At the 2000 census there were 2,192 people, 882 households, and 610 families in the town. The population density was 1,202.5 people per square mile (465.0/km^{2}). There were 976 housing units at an average density of 535.4 per square mile (207.1/km^{2}). The racial makeup of the town was 97.22% White, 0.64% African American, 0.23% Native American, 0.68% Asian, 0.59% from other races, and 0.64% from two or more races. Hispanic or Latino of any race were 3.06%.

Of the 882 households 31.6% had children under the age of 18 living with them, 54.6% were married couples living together, 9.9% had a female householder with no husband present, and 30.8% were non-families. 25.9% of households were one person and 9.9% were one person aged 65 or older. The average household size was 2.42 and the average family size was 2.91.

The age distribution was 24.0% under the age of 18, 8.8% from 18 to 24, 30.4% from 25 to 44, 22.6% from 45 to 64, and 14.2% 65 or older. The median age was 37 years. For every 100 females there were 90.1 males. For every 100 females age 18 and over, there were 89.1 males.

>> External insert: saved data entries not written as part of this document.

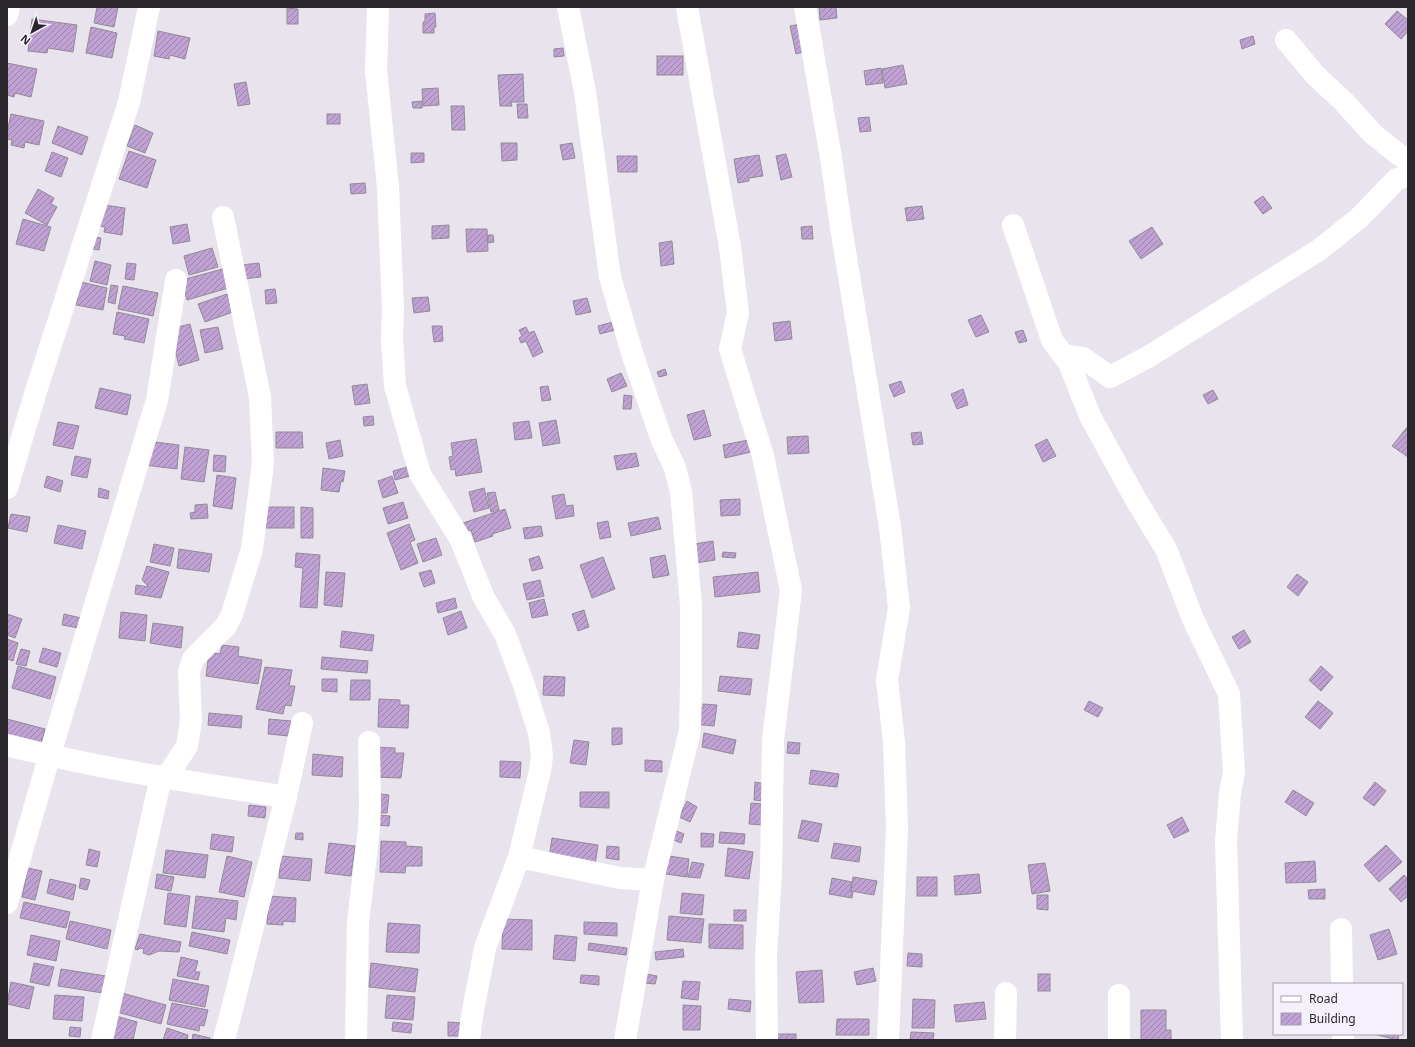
<svg xmlns="http://www.w3.org/2000/svg" width="1415" height="1047" font-family="'Noto Sans',sans-serif">
	<defs>
		<pattern id="building-hatch" width="6" height="6" patternUnits="userSpaceOnUse"><rect width="6" height="6" fill="#bfa1d4"/><path d="M-1 1l2-2M0 6l6-6M5 7l2-2" fill="none" stroke="#9b83ac"/></pattern>
	</defs>
	<rect width="100%" height="100%" fill="#e9e3ee"/>
	<g fill="url(#building-hatch)" stroke="#918b96">
		<path d="M97,7h21l-4,20 -20,-4z"/>
		<path d="M819,7h17l1,11 -17,2z"/>
		<path d="M287,8l11,1v15h-11z"/>
		<path d="M1397,11l11,9v11l-7,8 -16,-15z"/>
		<path d="M435,13l1,14h-2v6h-11v-11h2v-8z"/>
		<path d="M32,19l45,6 -4,27 -25,-4 -1,5 -19,-2z"/>
		<path d="M801,24l6,27 -11,3 -6,-28z"/>
		<path d="M91,27l26,6 -5,25 -26,-5z"/>
		<path d="M158,31l32,7 -5,21 -15,-4 -1,4 -15,-3z"/>
		<path d="M1253,36l2,8 -13,5 -2,-9z"/>
		<path d="M563,48l1,8 -10,1v-8z"/>
		<rect x="657" y="56" width="26" height="19"/>
		<path d="M7,63l30,6 -6,28 -16,-4 -1,4 -7,-2z"/>
		<path d="M903,65l4,19 -22,4 -3,-19z"/>
		<path d="M881,68l2,15 -17,2 -2,-14z"/>
		<path d="M523,74l1,28h-13l1,4h-12l-2,-31z"/>
		<path d="M246,82l4,22 -12,2 -4,-22z"/>
		<path d="M438,88l1,17 -16,1 -1,-17z"/>
		<path d="M422,101v7h-9l-1,-6z"/>
		<path d="M517,104h10l1,14h-10z"/>
		<path d="M451,106h13l1,24h-13z"/>
		<path d="M11,114l33,7 -5,24 -14,-3 -1,6 -13,-3 1,-5 -5,-1v-6z"/>
		<rect x="327" y="114" width="13" height="10"/>
		<path d="M869,117l2,14 -11,1 -2,-14z"/>
		<path d="M135,125l18,8 -8,20 -18,-7z"/>
		<path d="M58,126l30,11 -6,18 -30,-12z"/>
		<path d="M501,143h16v17l-15,1z"/>
		<path d="M572,143l3,15 -12,2 -3,-15z"/>
		<path d="M129,151l27,9 -9,28 -28,-9z"/>
		<path d="M52,152l16,6 -7,19 -16,-6z"/>
		<path d="M411,153h13v9l-13,1z"/>
		<path d="M786,154l6,23 -11,3 -5,-24z"/>
		<path d="M759,155l4,21 -14,2v3l-11,2 -4,-24z"/>
		<path d="M617,156h20v16h-19z"/>
		<path d="M365,183l1,10 -15,1 -1,-10z"/>
		<path d="M38,189l16,9 -3,6 6,3 -10,18 -22,-12z"/>
		<path d="M1263,196l9,12 -9,6 -9,-12z"/>
		<path d="M97,204l28,4 -3,27 -18,-3 1,-5 -11,-2z"/>
		<path d="M922,206l2,13 -17,2 -2,-13z"/>
		<path d="M23,219l28,8 -7,24 -28,-7z"/>
		<path d="M187,224l3,17 -17,3 -3,-17z"/>
		<path d="M449,225v13l-17,1v-13z"/>
		<path d="M812,226l1,13h-11l-1,-12z"/>
		<path d="M1152,227l11,17 -22,15 -12,-18z"/>
		<path d="M466,229h21l1,22 -21,1z"/>
		<path d="M488,235h5l1,7 -6,1z"/>
		<path d="M95,237l6,1 -2,12 -6,-1z"/>
		<path d="M672,241l2,23 -13,2 -2,-23z"/>
		<path d="M212,248l6,19 -29,8 -5,-19z"/>
		<path d="M95,261l16,4 -4,20 -17,-4z"/>
		<path d="M127,263l9,1 -2,16 -9,-1z"/>
		<path d="M259,263l2,14 -19,2 -1,-14z"/>
		<path d="M226,268l6,19 -45,13 -5,-20z"/>
		<path d="M81,282l26,6 -4,22 -27,-5z"/>
		<path d="M111,285l7,1 -3,18 -7,-2z"/>
		<path d="M123,286l35,7 -5,23 -35,-7z"/>
		<path d="M275,289l2,14 -11,1 -1,-14z"/>
		<path d="M227,294l6,18 -28,10 -7,-18z"/>
		<path d="M428,297l2,14 -16,2 -2,-15z"/>
		<path d="M587,298l4,14 -15,3 -3,-14z"/>
		<path d="M117,312l32,7 -5,24 -20,-4 1,-3 -12,-2z"/>
		<path d="M981,315l8,17 -13,5 -8,-17z"/>
		<path d="M790,321l2,18 -17,2 -2,-18z"/>
		<path d="M613,322l2,8 -15,4 -2,-8z"/>
		<path d="M190,324l9,36 -20,6 -9,-37z"/>
		<path d="M432,326h10l1,15 -9,1z"/>
		<path d="M218,327l5,22 -18,4 -5,-23z"/>
		<path d="M526,327l3,6 5,-2 9,21 -10,5 -7,-16 -5,2 -2,-5 3,-2 -3,-6z"/>
		<path d="M1023,330l4,11 -8,2 -4,-11z"/>
		<path d="M665,369l2,6 -8,2 -2,-5z"/>
		<path d="M621,373l6,13 -15,6 -5,-13z"/>
		<path d="M901,381l4,11 -11,5 -5,-12z"/>
		<path d="M367,384l3,19 -15,2 -3,-19z"/>
		<path d="M548,386l3,14 -9,1 -2,-14z"/>
		<path d="M100,388l31,7 -4,20 -32,-7z"/>
		<path d="M963,389l5,16 -11,4 -6,-15z"/>
		<path d="M1213,390l5,9 -10,5 -5,-9z"/>
		<path d="M624,395l8,1 -1,13h-8z"/>
		<path d="M704,410l7,26 -17,4 -7,-25z"/>
		<path d="M373,416l1,9 -10,1 -1,-9z"/>
		<path d="M556,420l4,23 -17,3 -4,-23z"/>
		<path d="M529,421l3,17 -17,2 -2,-17z"/>
		<path d="M58,422l21,4 -6,23 -20,-4z"/>
		<path d="M1408,426v31l-16,-11z"/>
		<path d="M276,432h26l1,16h-27z"/>
		<path d="M921,432l2,12 -10,1 -2,-12z"/>
		<path d="M808,436l1,17 -21,1 -1,-17z"/>
		<path d="M476,439l6,33 -26,4 -1,-7 -4,1 -2,-13 4,-1 -2,-13z"/>
		<path d="M1047,439l9,17 -13,6 -8,-17z"/>
		<path d="M340,440l3,16 -14,3 -3,-16z"/>
		<path d="M748,440l3,12 -26,6 -2,-13z"/>
		<path d="M147,441l32,4 -2,24 -33,-4z"/>
		<path d="M185,447l24,3 -5,32 -23,-3z"/>
		<path d="M636,453l3,13 -22,4 -3,-14z"/>
		<path d="M214,455l12,1 -1,16 -12,-1z"/>
		<path d="M75,456l16,3 -4,19 -16,-3z"/>
		<path d="M407,467l3,9 -15,4 -2,-9z"/>
		<path d="M323,468l22,3 -2,11 -2,-1 -2,11 -18,-2z"/>
		<path d="M217,475l19,3 -4,31 -19,-3z"/>
		<path d="M47,476l16,5 -3,11 -16,-5z"/>
		<path d="M392,476l6,17 -15,5 -5,-17z"/>
		<path d="M99,488l10,3 -1,8 -10,-2z"/>
		<path d="M484,488l5,20 -15,4 -5,-20z"/>
		<path d="M495,492l4,18 -8,2 -4,-19z"/>
		<path d="M564,494l2,12 7,-1 1,11 -18,3 -4,-23z"/>
		<path d="M740,499v16l-19,1 -1,-16z"/>
		<path d="M403,502l5,16 -20,6 -5,-16z"/>
		<path d="M207,504l1,14 -17,1 -1,-6 5,-1v-7z"/>
		<rect x="264" y="507" width="30" height="21"/>
		<path d="M301,507l12,1v30h-12z"/>
		<path d="M505,509l6,19 -19,6 1,2 -18,6 -4,-12 -8,3 -3,-9z"/>
		<path d="M11,514l19,3 -3,15 -19,-4z"/>
		<path d="M658,517l3,12 -30,7 -3,-13z"/>
		<path d="M608,521l3,16 -11,2 -3,-16z"/>
		<path d="M409,524l6,16 -5,2 8,21 -17,7 -14,-37z"/>
		<path d="M58,525l28,6 -4,18 -28,-6z"/>
		<path d="M541,526l2,10 -18,3 -2,-11z"/>
		<path d="M436,538l6,17 -19,7 -6,-18z"/>
		<path d="M713,541l2,19 -19,3 -2,-19z"/>
		<path d="M154,544l20,4 -4,18 -20,-4z"/>
		<path d="M179,549l33,5 -3,18 -32,-4z"/>
		<path d="M723,552l13,1 -1,5 -13,-1z"/>
		<path d="M296,553l24,2 -3,53 -17,-1 3,-39 -8,-1z"/>
		<path d="M665,555l4,20 -16,3 -3,-20z"/>
		<path d="M539,556l4,12 -11,3 -3,-12z"/>
		<path d="M603,557l12,32 -23,9 -12,-33z"/>
		<path d="M147,566l22,6 -8,26 -26,-4 1,-9 13,2 -7,-7z"/>
		<path d="M431,570l4,13 -11,4 -5,-14z"/>
		<path d="M326,572l19,1 -3,34 -18,-2z"/>
		<path d="M758,572l2,20 -45,5 -2,-20z"/>
		<path d="M1297,574l11,8 -10,14 -11,-9z"/>
		<path d="M540,580l4,16 -17,4 -4,-16z"/>
		<path d="M455,598l2,10 -19,5 -2,-10z"/>
		<path d="M544,599l4,16 -16,3 -3,-15z"/>
		<path d="M584,610l5,17 -11,4 -6,-17z"/>
		<path d="M461,611l6,17 -19,7 -5,-17z"/>
		<path d="M121,612l26,3 -2,26 -26,-3z"/>
		<path d="M7,614l15,5 -7,19 -8,-3z"/>
		<path d="M64,614l17,4 -2,10 -17,-3z"/>
		<path d="M153,623l30,4 -2,21 -31,-5z"/>
		<path d="M1244,630l7,12 -12,7 -7,-12z"/>
		<path d="M342,631l32,4 -2,16 -32,-4z"/>
		<path d="M739,632l21,3 -2,14 -21,-2z"/>
		<path d="M7,639l11,4 -5,18 -6,-2z"/>
		<path d="M222,645l17,2 -1,9 24,4 -4,24 -52,-8 3,-24 11,2z"/>
		<path d="M43,648l18,5 -4,14 -18,-5z"/>
		<path d="M21,649l9,2 -4,15 -10,-2z"/>
		<path d="M322,657l46,4 -1,12 -46,-4z"/>
		<path d="M18,666l38,11 -6,22 -38,-11z"/>
		<path d="M1321,666l12,11 -12,14 -12,-11z"/>
		<path d="M265,667l27,3 -3,16h6l-4,20 -6,-1 -2,9 -27,-5z"/>
		<path d="M544,676l21,1 -1,19 -21,-1z"/>
		<path d="M720,676l32,3 -2,16 -32,-4z"/>
		<path d="M322,679h15v13l-15,-1z"/>
		<path d="M351,680h19v20h-20z"/>
		<path d="M379,699l21,1v5h9l-1,23 -30,-1z"/>
		<path d="M1089,701l14,7 -5,9 -14,-7z"/>
		<path d="M1318,701l15,12 -13,16 -15,-12z"/>
		<path d="M703,704l14,1 -3,21 -22,-2 2,-17 9,1z"/>
		<path d="M209,713l33,3 -1,12 -33,-3z"/>
		<path d="M7,719l38,10 -5,19 -33,-9z"/>
		<path d="M269,719l22,2 -2,15 -21,-2z"/>
		<path d="M612,728h10v16l-10,1z"/>
		<path d="M704,733l32,7 -3,14 -31,-7z"/>
		<path d="M574,740l15,2 -3,23 -16,-2z"/>
		<path d="M788,742l12,1 -1,11 -12,-1z"/>
		<path d="M373,747l22,1v5h9l-3,25 -29,-1z"/>
		<path d="M313,754l30,3 -1,20 -30,-2z"/>
		<path d="M645,760l17,1v11l-17,-1z"/>
		<path d="M500,761l21,1 -1,16 -20,-1z"/>
		<path d="M811,770l28,4 -2,13 -28,-3z"/>
		<path d="M755,782l10,2 -2,17 -9,-1z"/>
		<path d="M1375,782l11,9 -12,15 -11,-8z"/>
		<path d="M1293,790l21,13 -8,13 -21,-14z"/>
		<path d="M580,792h29v16l-29,-1z"/>
		<path d="M380,794l9,1 -2,18h-8z"/>
		<path d="M687,801l10,6 -7,15 -11,-5z"/>
		<path d="M751,803l13,1 -2,21 -13,-1z"/>
		<path d="M249,805l17,2 -1,11 -17,-2z"/>
		<path d="M378,815l12,1 -1,10 -12,-1z"/>
		<path d="M1182,817l7,14 -15,7 -7,-13z"/>
		<path d="M802,820l20,4 -4,18 -20,-4z"/>
		<path d="M674,830l10,4 -3,9 -10,-4z"/>
		<path d="M720,832l25,2 -1,10 -25,-1z"/>
		<path d="M296,833h7v7l-8,-1z"/>
		<path d="M701,833l13,1 -1,13h-12z"/>
		<path d="M212,834l22,3 -2,15 -22,-3z"/>
		<path d="M552,838l46,7 -3,20 -46,-7z"/>
		<path d="M381,841l25,1v4l16,1v19h-16l-1,7 -25,-1z"/>
		<path d="M329,843l26,3 -4,30 -26,-3z"/>
		<path d="M834,843l27,4 -2,15 -28,-4z"/>
		<path d="M1386,845l16,17 -23,20 -15,-17z"/>
		<path d="M607,846l12,1v13l-13,-2z"/>
		<path d="M728,848l25,4 -4,27 -24,-3z"/>
		<path d="M89,849l11,3 -3,15 -11,-2z"/>
		<path d="M166,850l42,5 -3,23 -42,-5z"/>
		<path d="M227,856l25,6 -8,35 -25,-5z"/>
		<path d="M281,856l31,3 -2,22 -31,-3z"/>
		<path d="M669,856l20,3 -2,18 -21,-3z"/>
		<path d="M1315,861l1,21 -30,1 -1,-20z"/>
		<path d="M692,862l12,2 -4,14 -12,-1z"/>
		<path d="M1045,863l5,28 -18,3 -4,-29z"/>
		<path d="M28,868l14,3 -7,29 -13,-3z"/>
		<path d="M157,874l17,3 -3,14 -16,-3z"/>
		<path d="M979,874l2,19 -26,2 -1,-19z"/>
		<path d="M1404,875l4,4v17l-7,6 -12,-13z"/>
		<path d="M853,877l24,4 -3,14 -23,-4z"/>
		<rect x="917" y="877" width="20" height="19"/>
		<path d="M81,878l9,2 -3,10 -8,-2z"/>
		<path d="M832,878l20,4 -2,10h3l-1,6 -23,-4z"/>
		<path d="M50,879l26,6 -3,15 -26,-7z"/>
		<path d="M1325,889v10h-16l-1,-9z"/>
		<path d="M168,893l22,3 -4,31 -22,-3z"/>
		<path d="M682,893l22,2 -2,20 -22,-2z"/>
		<path d="M1037,895h11v15l-11,-1z"/>
		<path d="M196,896l42,5 -2,19 -10,-2 -2,14 -32,-4z"/>
		<path d="M269,896l27,2 -1,24 -12,-1v4l-16,-1z"/>
		<path d="M24,902l46,10 -4,16 -46,-10z"/>
		<rect x="734" y="910" width="12" height="11"/>
		<path d="M669,916l35,3 -3,24 -34,-3z"/>
		<path d="M503,919l29,1v30l-30,-1z"/>
		<path d="M70,921l41,9 -4,19 -41,-10z"/>
		<path d="M584,922l33,1v13l-33,-2z"/>
		<path d="M388,923l32,2 -1,28 -33,-1z"/>
		<path d="M709,924l34,1v24l-34,-1z"/>
		<path d="M1389,929l8,25 -19,6 -8,-25z"/>
		<path d="M192,932l38,8 -3,14 -38,-8z"/>
		<path d="M140,934l41,8 -2,10 -20,-1 -10,4 -6,-2 1,-4 -4,-1 -2,2 -3,-1z"/>
		<path d="M31,935l29,6 -4,20 -29,-6z"/>
		<path d="M555,935l22,2 -2,24 -22,-2z"/>
		<path d="M589,943l38,5 -1,7 -38,-5z"/>
		<path d="M683,949l1,8 -28,3 -1,-8z"/>
		<path d="M908,953l14,1v13l-15,-1z"/>
		<path d="M181,957l17,4 -3,11h5l-2,8 -21,-4z"/>
		<path d="M34,963l20,4 -5,19 -19,-4z"/>
		<path d="M371,963l47,6 -3,23 -46,-5z"/>
		<path d="M873,968l3,13 -19,4 -3,-13z"/>
		<path d="M61,969l45,7 -3,17 -45,-7z"/>
		<path d="M822,970l2,32 -25,1 -3,-31z"/>
		<path d="M646,974l11,2 -2,8 -10,-1z"/>
		<rect x="1038" y="974" width="12" height="17"/>
		<path d="M581,975l18,1v9l-19,-2z"/>
		<path d="M173,979l36,7 -4,21 -36,-7z"/>
		<path d="M683,981l17,1 -2,18 -17,-2z"/>
		<path d="M11,982l23,5 -5,22 -22,-5z"/>
		<path d="M122,993l44,12 -5,19 -44,-12z"/>
		<path d="M55,995l29,2 -2,24 -29,-2z"/>
		<path d="M387,995l28,2 -2,23 -28,-2z"/>
		<path d="M729,999l22,2 -1,11 -22,-3z"/>
		<path d="M913,999l22,1 -1,28h-22z"/>
		<path d="M984,1002l2,17 -30,3 -2,-17z"/>
		<path d="M172,1003l36,7 -4,16 -4,-1 -1,6 -32,-7z"/>
		<path d="M683,1005l18,1 -1,24h-17z"/>
		<path d="M1141,1010h25v20h5v10h-30z"/>
		<path d="M116,1016l21,6 -4,18h-21z"/>
		<path d="M837,1019h32v16h-33z"/>
		<path d="M393,1022l19,2 -1,9 -19,-2z"/>
		<path d="M448,1022l15,1 -1,13h-14z"/>
		<path d="M70,1027l11,1 -1,9 -11,-1z"/>
		<path d="M167,1028l21,7 -1,5h-24z"/>
		<path d="M911,1032l23,1 -1,7h-23z"/>
		<path d="M193,1034l17,4v2h-18z"/>
		<rect x="775" y="1034" width="21" height="6"/>
		<path d="M1377,1034h22l-1,6 -21,-5z"/>
	</g>
	<g fill="none" stroke-linecap="round" stroke-linejoin="round">
		<g stroke="#fff" stroke-width="22">
			<path d="M378,7l-2,64 12,116 5,123 -1,29 3,47 25,88 41,66 22,56 22,38 19,51 15,48 3,23 -2,15 -21,86 -34,91 -13,68 -3,24"/>
			<path d="M568,7l17,85 25,185 23,79 28,82 14,30 6,24 10,113v79l-1,47 -37,149"/>
			<path d="M687,7l43,240 8,66 -8,36 33,107 28,134 -18,150 -2,133 -5,83 1,84"/>
			<path d="M805,7l26,151 10,69 49,300 9,81 -12,72 7,62 3,86 -9,212"/>
			<path d="M7,15l2,-8"/>
			<path d="M1286,40l29,35 29,27 29,32 25,20 10,6"/>
			<path d="M1013,225l39,115 17,23 21,53 46,84 30,49 27,70 36,75 5,78 -4,21 -4,48 6,199"/>
			<path d="M1064,355l19,3 27,19 38,-20 171,-107 40,-32 38,-39 11,-4"/>
			<path d="M7,488l29,-97 93,-289 20,-95"/>
			<path d="M7,745c92,24 186,37 279,52"/>
			<path d="M519,857l101,21 33,2 -28,160"/>
			<path d="M7,903l40,-139 110,-364 19,-120"/>
			<path d="M1341,929l1,55"/>
			<path d="M1119,995v45"/>
			<path d="M1343,1034v6"/>
			<path d="M102,1040l59,-263 9,-5 17,-26 4,-25 -2,-49 4,-13 33,-33 6,-12 20,-65 11,-86 -3,-66 -37,-180"/>
			<path d="M224,1040l62,-243 16,-74"/>
			<path d="M356,1040l2,-118 11,-93 1,-24 -1,-63"/>
			<path d="M1005,1040l1,-47"/>
		</g>
	</g>
	<rect width="1415" height="1047" fill="none" stroke="#2a272c" stroke-width="16"/>
	<rect x="1273" y="983" width="130" height="52" fill="#f6f0fc" stroke="#a4a0a9"/>
	<rect x="1281" y="996" width="20" height="6" fill="#ffffff" stroke="#a4a0a9"/>
	<text x="1309" y="1003" font-size="12" fill="#2a272c">Road</text>
	<rect x="1281" y="1013" width="20" height="12" fill="url(#building-hatch)" stroke="#a4a0a9"/>
	<text x="1309" y="1023" font-size="12" fill="#2a272c">Building</text>
	<g transform="translate(32 32) rotate(220)" stroke="#f6f0fc" stroke-width="3" paint-order="stroke">
	<path d="M0-3L7 15L0 10L-7 15Z" fill="#2a272c"/>
	<text y="-6" font-size="11" font-weight="bold" text-anchor="middle" fill="#2a272c">N</text>
	</g>
</svg>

The median household income was $40,167 and the median family income was $45,066. Males had a median income of $27,181 versus $20,930 for females. The per capita income for the town was $18,274. About 5.1% of families and 8.2% of the population were below the poverty line, including 10.7% of those under age 18 and 11.9% of those age 65 or over.
==Notable places==
Bethlehem Church, Lincoln Homestead and Cemetery, Linville Creek Bridge, Sites House, and Tunker House are listed on the National Register of Historic Places.

==Notable people==
- Vakhtang Jordania, Georgian defector and composer who resided in Broadway until his death in 2005

==Athletics==
- The town is home to the Broadway Bruins, a baseball team in the Rockingham County Baseball League. The Bruins play home games at Broadway High School's baseball field.
- The 2014 Broadway High School girls' basketball team lost to cross-county rival Spotswood High School 56–49 in the Class 3A state finals.
- The 2017 Broadway High School girls' basketball team won the 2017 Class 3a state championship, 51–41, over Magna Vista High School.